In response to the Legal Advisor the licensed driver stated that being a taxi driver was the only job he felt he could do with his back problems and he was the main provider for his family, including for two children diagnosed with autism. Additionally being a taxi driver allowed him the flexibility to work around childcare needs.
The licensed driver stated that he had learned his lesson with regard to actions at the wheel having not been before a sub-committee for eight years.
The Legal Advisor questioned whether the licensed driver had learned his lesson when his latest offence had been on 16 August 2019. To which he responded that the offence in question had been because of being distracted by a driver beaming at him as previously stated.
In response to a question from Councillor E Allman, the licensed driver stated that if his licence was not revoked and he found himself in a similar situation of feeling harassed by other drivers his aim would be to concentrate and stay within speed limits. He also stated that in general he avoided road rage, had a good demeanour and appearance, and that he was liked by customers who never felt threatened by him or his behaviour. He made reference to several letters written by customers in the Additional Papers.
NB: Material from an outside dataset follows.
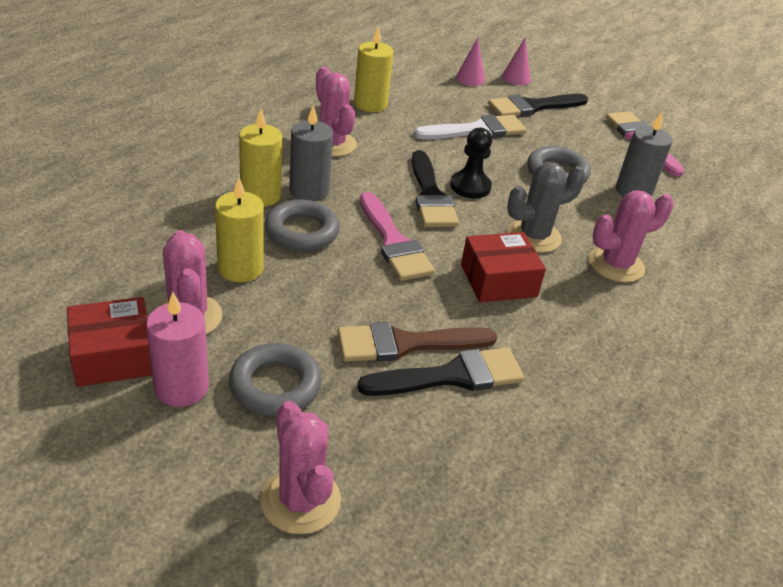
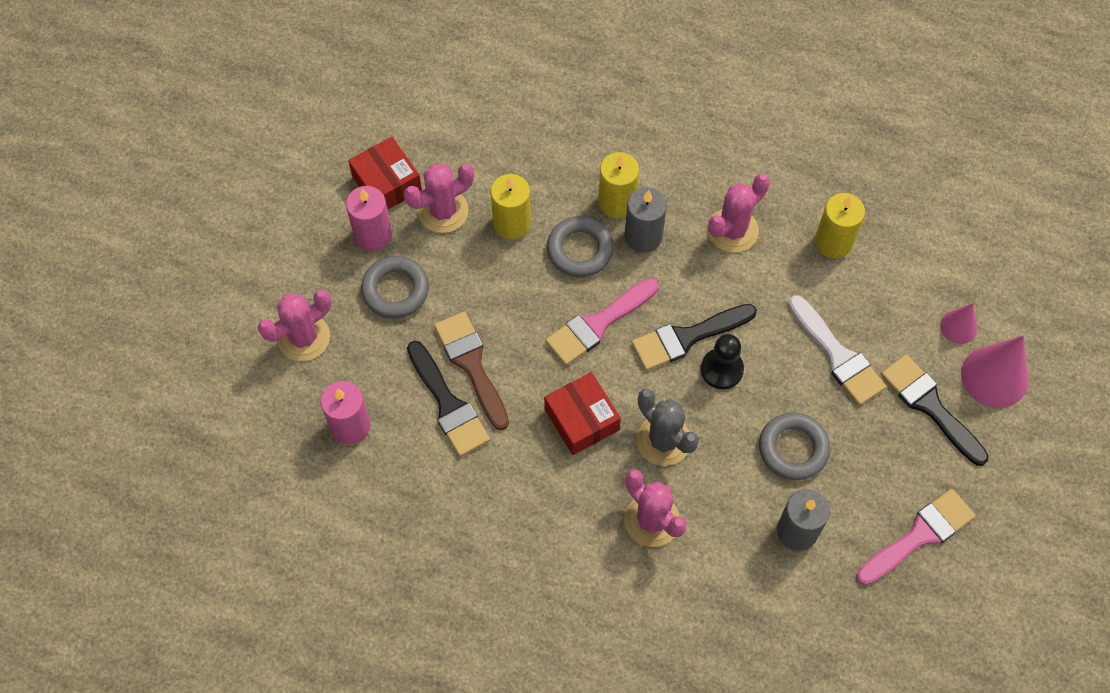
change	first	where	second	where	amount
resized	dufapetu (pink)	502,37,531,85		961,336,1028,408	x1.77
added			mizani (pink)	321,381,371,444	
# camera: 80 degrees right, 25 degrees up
In response to questions from Councillor M Hay, the licensed driver confirmed his assertion that he had been in possession of cannabis prior to becoming a taxi driver for medicinal purposes relating to his back. He further stated that he had subsequently been to a doctor and prescribed with tramadol and co-codamol for these issues and that these along with a visit to a chiropractor had been the only times his back pain had been alleviated. He then confirmed that he could not drive under tramadol and so had not taken taxi work at these times.
The Chairman then invited the Licensing Enforcement Officer and the licensed driver to make closing statements
The Licensing Enforcement Officer stated to the panel that if the licensed driver retained his badge he would still be required to take a driving assessment due to his recent driving offences.
The licensed driver’s former colleague re-stated that in the seven years she had worked with the licensed driver there had not been any issues besides the two complaints in 2015 and the speeding offences which she acknowledged had been a few too many.
At 7.05pm the Sub Committee adjourned to consider its decision. The meeting reconvened at 7.36pm.
The decision of the Taxi & Private Hire Sub-Committee (exercising its powers as Licensing Authority) was to allow the DUAL driver’s licence to remain with a strict warning as to future conduct.
The chairman urged the license holder to take on board the concerns expressed by the panel during the hearing and stated the panel expected to see an improvement in the license holder’s conduct and behaviour going forward.